Each bid has been considered carefully in line with the criteria I set out in July for value for money, efficiency and resilience. The resilience aspects of each bid were assessed by the Chief Fire and Rescue Adviser. I am pleased to be able to announce that I will be providing funding this year to the following fire and rescue authorities:
- Buckinghamshire
- Cambridgeshire and Suffolk
- Cornwall
- Derbyshire, Leicestershire and Nottinghamshire
- Devon & Somerset, Dorset, Hampshire and Wiltshire
- Essex and Bedfordshire & Luton
- Gloucestershire
- Hereford & Worcester and Shropshire & Wrekin
- Hertfordshire, Humberside, Lincolnshire and Norfolk
- Kent
- Isle of Wight and Surrey
- Merseyside
- Northamptonshire and Warwickshire
- Oxfordshire and Berkshire
- South and West Yorkshire
- Staffordshire and West Midlands
- Tyne & Wear and Northumberland.
I rejected 13 requests for funding above the indicative amount of £1.8 million per fire and rescue authority. In those cases, I am awarding £1.8 million per fire and rescue authority. The submissions did not provide evidence of exceptional factors sufficient to justify a higher amount.
These allocations are in addition to early bids that I had already accepted from: a consortia of four fire and rescue authorities (for Lancashire, Cheshire, Greater Manchester and Cumbria); Durham and Darlington Fire and Rescue Authority; and East and West Sussex Fire and Rescue Authorities.

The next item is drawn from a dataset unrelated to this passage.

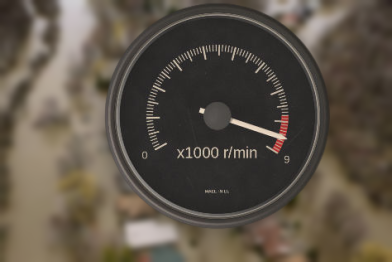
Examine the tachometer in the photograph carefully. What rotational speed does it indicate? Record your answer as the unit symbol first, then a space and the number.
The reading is rpm 8500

I awarded the consortia of four authorities an additional £300,000 per authority above the indicative amount because their plans involve utilising the new Control Centre in Warrington and will deliver additional savings to the public.
There are three bids from English fire and rescue authorities which require further work before I can award any funding. I have asked officials to work with Avon Fire and Rescue Authority, Cleveland Fire and Rescue Authority and North Yorkshire Fire and Rescue Authority with the aim of concluding matters by the end of June. I have set aside funding for them. We received one bid from a Welsh Joint Emergency Services Group which was out scope for the funding and has therefore been rejected.
I am also announcing today that I am minded to provide some funding from the £1.8 million fund for interoperability to a collaborative partnership of 13 fire and rescue authorities which has submitted a bid to develop standard operating procedures. I have asked officials to work with the authorities concerned to significantly reduce costs and ensure proposals align and support wider work now underway on cross ‘blue light’ service interoperability and have potential to be adopted across all fire and rescue authorities. We will be reviewing the further work underway on cross-service interoperability and will consider whether there is other essential work that ought to be funded from the £1.8 million interoperability fund.
My Department is writing today to fire and rescue authorities to notify them of the outcome of their bids. Where bids have not been accepted this communication will set out the next steps.
I am pleased to note that the Chief Fire Officers Association National Resilience has developed a detailed peer support process designed to provide assistance and support to fire authorities with the implementation of their control room improvement plans. This will provide central support to single fire authorities, or groups of partnering authorities, to facilitate implementation of their proposals to improve or replace their fire control facilities. It will also include the provision of a sector owned central repository to collate and manage information that will aid all fire authorities with the improvement or replacement of existing fire control facilities, along with the provision of professional support and assistance to resolve problems or issues when required or requested to do so.
Documents accompanying this statement have been placed in the Library of the House and on my department’s website.